Document text:
--------------------

Create a basic accuracy metric and test it on a small example dataset:

>>> from typing import Any, Sequence
>>> import numpy as np
>>> from maite.protocols import ArrayLike
>>> from maite.protocols import image_classification as ic
>>> class MyAccuracy:
...     metadata: MetricMetadata = {"id": "Example Multiclass Accuracy"}
...
...     def __init__(self):
...         self._total = 0
...         self._correct = 0
...
...     def reset(self) -> None:
...         self._total = 0
...         self._correct = 0
...
...     def update(
...         self,
...         pred_batch: Sequence[ArrayLike],
...         target_batch: Sequence[ArrayLike],
...         metadata_batch: Sequence[DatumMetadataType],
...     ) -> None:
...         model_preds = [np.array(r) for r in pred_batch]
...         true_onehot = [np.array(r) for r in target_batch]
...
...         # Stack into single array, convert to class indices
...         model_classes = np.vstack(model_preds).argmax(axis=1)
...         truth_classes = np.vstack(true_onehot).argmax(axis=1)
...
...         # Compare classes and update running counts
...         same = model_classes == truth_classes
...         self._total += len(same)
...         self._correct += same.sum().item()
...
...     def compute(self) -> dict[str, Any]:
...         if self._total > 0:
...             return {"accuracy": self._correct / self._total}
...         else:
...             raise Exception("No batches processed yet.")

--------------------

Dataset extract:
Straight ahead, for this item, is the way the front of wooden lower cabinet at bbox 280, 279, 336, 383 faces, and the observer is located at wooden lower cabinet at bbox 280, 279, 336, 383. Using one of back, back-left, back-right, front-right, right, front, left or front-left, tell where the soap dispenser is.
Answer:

--------------------

Task details: In the accuracy metric example, what message does the compute method raise when no batches have been processed?

Answer to this exercise: "No batches processed yet."